# WORK REQUEST A:
Retype everything from "d) None of the" down to "offset the effects)?" in the quiz on bank reserves below, without changing a character.

==== TEXT EXCERPT ====

Which of the following is the best statement concerning the impact of Federal Funds Market activity on the amount of legal reserves in the banking system?

a) Fed Funds market activity increases legal reserves in the system.


b) Fed Funds market activity decreases legal reserves in the system.


c) Fed Funds market activity makes more efficient use of existing legal reserves in the system.


d) None of the above are true.

c) Fed Funds market activity makes more efficient use of existing legal reserves in the system.
If the public's demand for cash in their pockets increases what is the impact on legal reserves and the money supply (assuming the Fed does nothing to offset the effects)?

a) Increase


b) Decrease


c) No impact

b) Decrease
The Fed changes the average reserve requirement from 10% to 5%. There are $8 trillion in legal reserves in the banking system. Assuming the money expansion/contraction process reaches its theoretical limit, what will happen to the money supply?

====

# WORK REQUEST B:
Put everything in the records below, from their first line down to the line containing "- обов'язкове пряме", into a numbered list, leaving out any blank lines.

==== DATA LISTING ====

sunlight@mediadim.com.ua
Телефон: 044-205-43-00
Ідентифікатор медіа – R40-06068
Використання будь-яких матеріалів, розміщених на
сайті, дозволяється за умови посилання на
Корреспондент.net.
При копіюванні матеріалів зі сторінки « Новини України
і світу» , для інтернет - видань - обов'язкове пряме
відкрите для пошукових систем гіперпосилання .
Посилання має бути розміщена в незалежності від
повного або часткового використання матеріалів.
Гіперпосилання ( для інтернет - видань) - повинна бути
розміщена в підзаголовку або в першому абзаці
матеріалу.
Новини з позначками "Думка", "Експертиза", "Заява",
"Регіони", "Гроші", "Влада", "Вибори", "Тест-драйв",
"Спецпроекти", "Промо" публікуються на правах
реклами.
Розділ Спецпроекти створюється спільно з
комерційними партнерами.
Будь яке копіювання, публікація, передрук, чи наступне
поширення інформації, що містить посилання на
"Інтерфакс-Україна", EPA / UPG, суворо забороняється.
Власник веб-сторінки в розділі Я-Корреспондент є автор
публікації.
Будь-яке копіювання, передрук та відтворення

====

# SOLUTION A:
d) None of the above are true.

c) Fed Funds market activity makes more efficient use of existing legal reserves in the system.
If the public's demand for cash in their pockets increases what is the impact on legal reserves and the money supply (assuming the Fed does nothing to offset the effects)?

# SOLUTION B:
1. sunlight@mediadim.com.ua
2. Телефон: 044-205-43-00
3. Ідентифікатор медіа – R40-06068
4. Використання будь-яких матеріалів, розміщених на
5. сайті, дозволяється за умови посилання на
6. Корреспондент.net.
7. При копіюванні матеріалів зі сторінки « Новини України
8. і світу» , для інтернет - видань - обов'язкове пряме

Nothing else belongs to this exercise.